所以现在只有两条路可以选——要么马上追出去求一求师姐,让她别去找人,要么偷偷跟着师姐,在找到季星禾之前,把人灭口。
两者一对比,金乐娆突然觉得后者也挺轻易就能办到的。
金乐娆冷笑,看着师姐离开的方向:“想看我央求你,怎么可能。”
你帮我,杀了我师姐
金乐娆为了追着师姐去失落古迹,连夜去找了小师叔帮忙代课。
“要走多久。”
誊玉深夜还醒着,隐隐绰绰的烛火映照在她煞白的妆面上,一柄白拂尘在她面前上下浮沉,有种说不出的诡谲。
金乐娆想了想师姐说的话,回答她:“也就几日吧。”
“好。”誊玉倏地收回拂尘,从那上面拔了一根,又翻出一枚指甲盖大小的法宝,缠在一起后,一起交给她,“如果你能遇到我那不成器的小徒弟,麻烦将此物交给她。”
这么小的东西?金乐娆试探地问了一句:“要是我弄丢了怎么办。”
誊玉睁开眼,深深地看向她:“弄丢后,你的师姐恐怕要遇到一些麻烦了。”
金乐娆只是随口开了一句玩笑,没想到真有这么严重的后果,她马上来了兴趣,高兴地问誊玉师叔:“小师叔,你怎么算到我师姐要去哪裏,又怎么知道她会遇到大麻烦?”
誊玉没说话,懒倦地撑着额,闭上了眼睛。
“小师叔,原来你现在还不睡,是真的算到了我会来?”金乐娆惊诧万分,随后真诚夸赞道,“师叔您窥测天机的本领,一点儿都不比我家师尊差呢!怎么您就不是神机妙算的‘天镜’啊。”
“嘘——”
誊玉食指落在唇间,让她噤声。
“不可妄言,类似的话,以后都不可以说。
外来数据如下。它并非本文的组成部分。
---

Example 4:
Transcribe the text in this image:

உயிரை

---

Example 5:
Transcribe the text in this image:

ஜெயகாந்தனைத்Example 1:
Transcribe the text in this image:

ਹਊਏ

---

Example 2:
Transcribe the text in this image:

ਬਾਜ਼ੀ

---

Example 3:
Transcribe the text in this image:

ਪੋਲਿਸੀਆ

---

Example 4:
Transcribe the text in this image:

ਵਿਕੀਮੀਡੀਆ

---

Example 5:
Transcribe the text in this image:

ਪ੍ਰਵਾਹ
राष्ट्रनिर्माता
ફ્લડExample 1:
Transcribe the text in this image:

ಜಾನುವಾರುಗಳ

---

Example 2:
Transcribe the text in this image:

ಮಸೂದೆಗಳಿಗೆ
”
“人人都向往成为‘天’字辈的,师叔难道不心动啊。”金乐娆笑眯眯地打趣她,“我师尊被关了起来,师叔甘心一直只做仙圣啊?何不取代天镜一职,加入我们天字辈呢。”
“放肆——”
不知是哪一句惹恼了誊玉,她妆面上的红唇立刻扬起了尖锐又恐怖的弧度,下一瞬,拂尘如妖物尾巴一般变得极长,卷住金乐娆的腰身把整个人都丢出了门外。
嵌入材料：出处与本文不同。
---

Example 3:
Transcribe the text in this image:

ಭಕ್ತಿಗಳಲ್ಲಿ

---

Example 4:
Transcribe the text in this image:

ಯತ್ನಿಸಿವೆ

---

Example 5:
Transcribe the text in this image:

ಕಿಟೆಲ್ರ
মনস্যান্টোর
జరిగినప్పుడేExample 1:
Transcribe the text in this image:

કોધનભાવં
金乐娆摔的倒是不疼,只是有点意外:“哎?师叔别生气呀。”
大殿的门相继用力摔上,一看师叔就很暴躁地用了灵力。
金乐娆摸摸鼻尖,从袖裏找出了那个极其袖珍法宝,她仔细瞧了瞧,裏面像是装了一滴类似血的东西,她拿起来用力摇了摇,又想到了师叔说的话——此物丢掉,自己师姐就要有大麻烦了。
金乐娆唇角一弯,二话不说就远远地抛了出去……
她就是给师姐找麻烦的,丢了当然更好!
“住手,你敢!”
适才关上的门砉然中开,拂尘飞速冲出后带起一股劲风,金乐娆碧蓝色的发带被吹了起来,她眯了下眼睛,拨开挡住视野的发带,乐了:“小师叔这么在意此物,看来对您的小徒弟更重要吧,就算弄丢了,也不一定会给我师姐带来多少麻烦,反而是您家徒儿……”
“住口。”誊玉从门内走了出来,找回了那法宝,怒不可遏,“金乐娆,你就是这样给你师姐没事找事的?”
金乐娆盘腿坐下,摇头晃脑地问她:“小师叔,我没记错的话,您和我师姐也没什么交情吧,为什么要这么为她考虑呢。您要是怕我弄丢的话,不如真心说句实话,到底是给您那生死未卜的小徒弟带的,还是给您那从不回宗门的小徒弟带的,还是给您那就差叛出师门的小徒弟带的。”
誊玉:“……”
这三个选择有区别吗。
金乐娆看着誊玉的反应,知道自己猜得差不多了,得意起身,拍了拍衣裙:“下次别说是为了我师姐好了,我怎么会信呢。”